Hello Jim and everyone,
I read your comments regarding Cabots Aquadeck with interest. 
Jim, I note you use the Flood waterbased products (SpaN-Deck) which can be applied to damp decking. 
What is the advantage of using The Flood water-based products against the Cabots products please.
Thanks
MRK

----------


## jimj

Wow this thread came out in Feb 2009 so that has been some time. I have never applied Cabots Aquadeck so I can't comment on using it. I have seen it however on some 8-10 decks in total sun after being down for around 12 months give or take several . I was called by the folks who own the house to have a look and offer my thoughts. After some 12 months it loked rather patchy. In saying that all products require a regular maintenance regime. If they were to have coated the Aquadeck as it was it would have turned out rather patchy looking. 
In my own opinion I don't believe there is a worlds best product. I have to choose something and have found Spa&Deck has given me the best result.

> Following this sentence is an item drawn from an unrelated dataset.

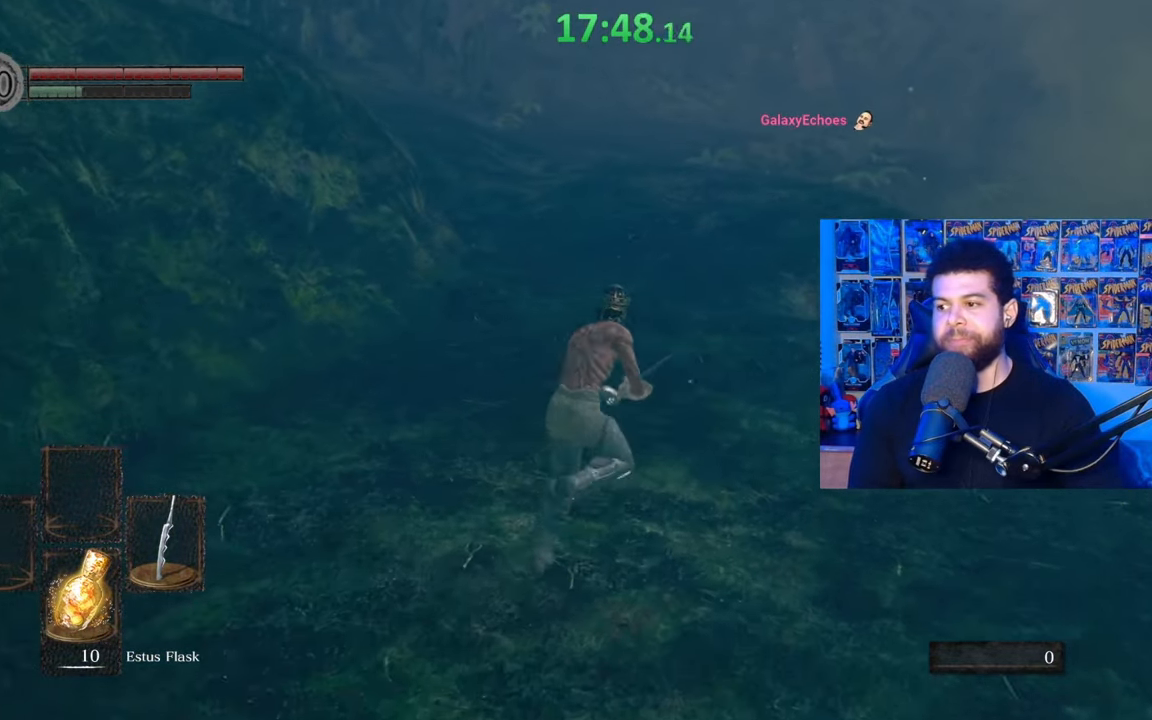
{"buttons": ["B"], "left_stick": "up", "right_stick": "left", "events": [[500, "right_stick", "left"]]}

Each of us is free to choose the product that we feel will do the job we want. 
Jimj

----------


## LynnieY

I used the aquadeck water-based oil on our new (thankfully small) deck recently and am really really unhappy with the finished colour.  We used Blackbutt timber as we liked the fair colour of it and the aquadeck turned it dark orangey colour, similar to baltic pine.  Not happy Jan.  I want to get rid of it now but we thought it best to let it wear and sand in about 12 months time?  Is this the best plan of attack?  What should I use next time that will preserve the colour of the timber (we want it light) without having to use a urethane? 
Lynnie

----------